I finally got my new car – a Jeep Wrangler. (My grandson said that a Jeep would be the last car he thought I would ever own. But note this, Ben: I had my first off-road Jeep experience when I found myself trapped behind some golf carts at a restaurant and had to drive across a lawn to park.) The car came with Sirius installed – a satellite radio program with over 100 channels (if that’s what they are called). I get it free for six months. After that, it’s about $15 per month.
I’m not planning on subscribing, but for the next few months, or until I crash the car while looking at the dashboard monitor, I will be exploring the options that Sirius is offering.
My first observation is that there is lots of music that I really don’t like at all. Lots of kinds of music – the stations each have names, so each one, I suppose, is a different kind. Most involve some mutation of the pop genre, or perhaps what we used to call “rock,” though it now seems more electrified/digitized. There are over a hundred stations, many of them named after musicians I’ve never heard of.
A few of them, however, made me linger. There’s one devoted to the Beatles, though usually when I go there I find people talking about them rather than playing their music. There’s another named for Frank Sinatra that I’m rather fond of. It features various folks singing songs from The American Songbook – classic semi-jazz vocals from mid-20th century. The jazz channels don’t feature the jazz I like – Miles, Diz, Dave Brubeck, Count Basie and the like, also rooted in the last century. I suppose I am rooted there, too, as I am also drawn to channels with the word “vinyl” in their name.
Kim and I were also drawn to the Bluegrass channel, though after about half an hour it got a little annoying. The lyrics were fun, however, and I am always impressed by banjo musicianship. And I’ve also, thanks to Kim, become fond of some of the Country channels, perhaps as a relief from the soup of pop and rock that dominate Sirius. I confess that these country channels may be appealing because they seem to go with my new Jeep. Did I mention that it performs well off-road? I also spent ten good minutes in Margaritaville.
I have very little interest in the channels that feature people talking about sports teams. My indifference may be because we have moved away from Ann Arbor and Gainesville. I may resume my interest in sports when college football resumes, though for me it’s more about checking the scores than watching the games, and my interest certainly does not extend to hearing discussions of teams or games.
On one drive back from Traverse City I located a couple of comedy channels, and I heard a couple of good stand-up routines, and some of their jokes may appear, unacknowledged, in my blog. But all of that raucous behavior, sometimes crude, started to wear thin. And too much laughing. And the comedy channels have commercials – not funny!

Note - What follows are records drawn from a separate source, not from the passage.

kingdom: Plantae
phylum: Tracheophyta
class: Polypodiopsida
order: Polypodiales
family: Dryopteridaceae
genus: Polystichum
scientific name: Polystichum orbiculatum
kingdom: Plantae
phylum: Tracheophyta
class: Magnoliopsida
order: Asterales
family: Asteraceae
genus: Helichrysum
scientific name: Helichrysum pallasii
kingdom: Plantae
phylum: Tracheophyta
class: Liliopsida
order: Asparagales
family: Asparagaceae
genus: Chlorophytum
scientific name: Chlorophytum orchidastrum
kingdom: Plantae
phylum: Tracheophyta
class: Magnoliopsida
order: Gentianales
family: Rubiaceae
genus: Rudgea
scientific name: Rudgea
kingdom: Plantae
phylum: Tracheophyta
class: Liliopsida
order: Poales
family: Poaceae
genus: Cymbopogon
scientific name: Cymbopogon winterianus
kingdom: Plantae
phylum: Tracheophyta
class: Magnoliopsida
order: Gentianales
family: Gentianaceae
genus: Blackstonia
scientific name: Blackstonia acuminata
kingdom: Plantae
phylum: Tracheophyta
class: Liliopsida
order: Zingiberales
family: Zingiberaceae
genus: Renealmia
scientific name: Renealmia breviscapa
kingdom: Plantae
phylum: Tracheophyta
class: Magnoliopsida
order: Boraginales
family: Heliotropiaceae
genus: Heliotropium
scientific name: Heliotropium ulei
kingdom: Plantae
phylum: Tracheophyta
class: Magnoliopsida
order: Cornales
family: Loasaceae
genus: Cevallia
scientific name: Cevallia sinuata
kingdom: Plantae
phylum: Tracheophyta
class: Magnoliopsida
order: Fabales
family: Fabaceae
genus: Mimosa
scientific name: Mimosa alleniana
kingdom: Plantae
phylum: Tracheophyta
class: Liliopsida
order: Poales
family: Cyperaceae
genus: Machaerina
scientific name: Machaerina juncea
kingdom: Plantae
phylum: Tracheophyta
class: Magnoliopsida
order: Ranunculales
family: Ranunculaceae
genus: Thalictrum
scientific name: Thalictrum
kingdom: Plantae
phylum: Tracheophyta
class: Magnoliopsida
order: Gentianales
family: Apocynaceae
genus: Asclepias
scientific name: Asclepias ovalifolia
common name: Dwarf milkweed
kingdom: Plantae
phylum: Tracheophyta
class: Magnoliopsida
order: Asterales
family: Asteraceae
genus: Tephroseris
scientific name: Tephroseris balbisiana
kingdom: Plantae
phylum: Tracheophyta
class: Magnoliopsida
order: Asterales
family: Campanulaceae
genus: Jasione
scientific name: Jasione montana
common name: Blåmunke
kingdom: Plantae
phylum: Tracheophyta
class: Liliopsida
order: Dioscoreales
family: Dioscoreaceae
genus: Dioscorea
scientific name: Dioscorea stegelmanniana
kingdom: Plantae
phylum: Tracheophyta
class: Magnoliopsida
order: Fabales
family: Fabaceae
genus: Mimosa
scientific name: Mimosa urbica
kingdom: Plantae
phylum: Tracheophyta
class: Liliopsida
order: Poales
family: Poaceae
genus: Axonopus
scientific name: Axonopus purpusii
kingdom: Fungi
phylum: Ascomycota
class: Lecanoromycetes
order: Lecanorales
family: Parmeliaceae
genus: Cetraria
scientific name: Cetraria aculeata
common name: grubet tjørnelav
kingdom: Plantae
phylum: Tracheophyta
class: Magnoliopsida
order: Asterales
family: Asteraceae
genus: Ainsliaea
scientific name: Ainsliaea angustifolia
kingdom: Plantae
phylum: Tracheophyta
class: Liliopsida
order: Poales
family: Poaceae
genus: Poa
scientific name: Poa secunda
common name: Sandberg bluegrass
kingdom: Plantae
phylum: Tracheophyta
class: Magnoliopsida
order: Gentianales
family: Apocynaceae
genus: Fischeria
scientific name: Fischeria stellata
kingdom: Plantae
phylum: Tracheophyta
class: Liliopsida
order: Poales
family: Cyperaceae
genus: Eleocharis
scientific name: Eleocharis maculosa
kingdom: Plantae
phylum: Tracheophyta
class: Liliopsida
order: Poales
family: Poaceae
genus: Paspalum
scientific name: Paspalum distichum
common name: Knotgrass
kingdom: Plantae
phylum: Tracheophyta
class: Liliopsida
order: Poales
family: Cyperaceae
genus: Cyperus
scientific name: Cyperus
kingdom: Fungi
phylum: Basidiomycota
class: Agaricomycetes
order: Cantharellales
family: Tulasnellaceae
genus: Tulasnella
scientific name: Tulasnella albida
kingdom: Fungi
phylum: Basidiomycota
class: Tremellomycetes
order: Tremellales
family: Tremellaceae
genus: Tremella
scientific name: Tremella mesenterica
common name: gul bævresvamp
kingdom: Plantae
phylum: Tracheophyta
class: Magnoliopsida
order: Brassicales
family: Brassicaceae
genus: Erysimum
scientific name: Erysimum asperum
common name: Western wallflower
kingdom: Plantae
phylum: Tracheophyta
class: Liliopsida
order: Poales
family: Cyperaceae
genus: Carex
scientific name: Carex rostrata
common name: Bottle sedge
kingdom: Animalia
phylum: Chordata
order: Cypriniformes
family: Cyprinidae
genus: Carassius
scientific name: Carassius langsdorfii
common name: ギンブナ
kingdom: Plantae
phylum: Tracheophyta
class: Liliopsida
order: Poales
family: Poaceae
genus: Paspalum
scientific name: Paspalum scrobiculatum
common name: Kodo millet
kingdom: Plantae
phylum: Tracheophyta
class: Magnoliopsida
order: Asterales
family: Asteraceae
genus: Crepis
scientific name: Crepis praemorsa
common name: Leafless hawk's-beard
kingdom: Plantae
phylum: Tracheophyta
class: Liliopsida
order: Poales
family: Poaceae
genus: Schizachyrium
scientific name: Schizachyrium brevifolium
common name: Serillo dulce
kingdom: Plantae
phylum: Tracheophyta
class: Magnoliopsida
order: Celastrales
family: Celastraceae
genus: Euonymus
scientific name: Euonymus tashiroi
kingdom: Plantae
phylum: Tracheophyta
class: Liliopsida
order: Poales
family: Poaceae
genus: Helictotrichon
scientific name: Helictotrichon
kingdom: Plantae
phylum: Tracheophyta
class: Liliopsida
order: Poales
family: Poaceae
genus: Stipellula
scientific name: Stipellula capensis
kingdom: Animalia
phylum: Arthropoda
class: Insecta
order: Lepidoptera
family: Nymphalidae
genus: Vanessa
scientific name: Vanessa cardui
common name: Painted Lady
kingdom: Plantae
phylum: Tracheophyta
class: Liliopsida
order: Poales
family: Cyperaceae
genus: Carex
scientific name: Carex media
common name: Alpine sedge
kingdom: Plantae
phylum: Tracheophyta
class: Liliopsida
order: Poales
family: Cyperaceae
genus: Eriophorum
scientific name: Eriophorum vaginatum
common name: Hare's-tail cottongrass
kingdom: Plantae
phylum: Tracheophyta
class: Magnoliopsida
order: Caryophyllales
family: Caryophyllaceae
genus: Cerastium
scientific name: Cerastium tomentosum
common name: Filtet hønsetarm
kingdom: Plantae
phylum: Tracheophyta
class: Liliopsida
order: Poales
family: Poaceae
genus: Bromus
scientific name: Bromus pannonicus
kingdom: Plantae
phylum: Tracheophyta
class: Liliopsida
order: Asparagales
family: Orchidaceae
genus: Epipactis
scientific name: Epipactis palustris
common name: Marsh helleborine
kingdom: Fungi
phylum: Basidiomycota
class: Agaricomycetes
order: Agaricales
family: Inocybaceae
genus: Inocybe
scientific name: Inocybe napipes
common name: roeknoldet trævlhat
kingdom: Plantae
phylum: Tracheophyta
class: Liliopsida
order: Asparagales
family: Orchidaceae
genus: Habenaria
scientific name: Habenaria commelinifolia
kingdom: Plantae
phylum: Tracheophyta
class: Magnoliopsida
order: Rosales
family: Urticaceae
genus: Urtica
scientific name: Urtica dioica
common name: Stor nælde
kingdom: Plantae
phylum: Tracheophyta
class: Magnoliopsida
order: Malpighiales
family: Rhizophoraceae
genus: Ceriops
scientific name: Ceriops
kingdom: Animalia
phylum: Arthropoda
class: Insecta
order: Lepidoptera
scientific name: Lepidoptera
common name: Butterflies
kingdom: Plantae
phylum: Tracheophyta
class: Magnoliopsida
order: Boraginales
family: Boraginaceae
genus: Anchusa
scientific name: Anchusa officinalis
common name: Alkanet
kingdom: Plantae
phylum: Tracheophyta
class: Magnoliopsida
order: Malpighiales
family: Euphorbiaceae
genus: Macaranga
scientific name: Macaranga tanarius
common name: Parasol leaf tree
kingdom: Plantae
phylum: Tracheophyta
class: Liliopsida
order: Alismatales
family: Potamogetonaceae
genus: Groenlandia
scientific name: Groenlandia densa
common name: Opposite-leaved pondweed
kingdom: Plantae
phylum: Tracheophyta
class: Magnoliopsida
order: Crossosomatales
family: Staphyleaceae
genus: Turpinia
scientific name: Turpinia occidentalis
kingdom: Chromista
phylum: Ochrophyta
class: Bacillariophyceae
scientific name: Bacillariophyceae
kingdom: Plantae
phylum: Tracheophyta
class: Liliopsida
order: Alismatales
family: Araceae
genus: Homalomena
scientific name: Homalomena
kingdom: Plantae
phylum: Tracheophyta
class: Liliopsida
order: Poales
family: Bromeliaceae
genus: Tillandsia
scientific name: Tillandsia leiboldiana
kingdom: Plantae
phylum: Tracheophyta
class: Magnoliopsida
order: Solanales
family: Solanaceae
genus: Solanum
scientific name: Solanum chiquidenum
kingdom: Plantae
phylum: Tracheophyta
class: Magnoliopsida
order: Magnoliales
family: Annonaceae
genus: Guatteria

So far, I have not found the poetry channel, or the one that features bird songs. These might involve something called “podcasts,” but I suspect the lease on my Jeep will expire before I figure out how to find and listen to them, and that’s ok, because they might distract me from my driving. And fortunately, I have not found one with political discussions – fortunately, because such a channel might lead me to deliberately drive off the road into one of our picturesque lakes.
After a couple of weeks of Sirius, I find myself channel surfing – a danger when I’m driving. Eventually, if I can find the right button, I go back to my old standby radio choice – the local NPR station. I think I drive better when that is on.
As a side effect, I find that Alexa is somewhat jealous of Sirius. More and more often she interjects herself into a conversation we are having in the dining room, perhaps to remind us that she is part of our family, and she resents this interloper in the car.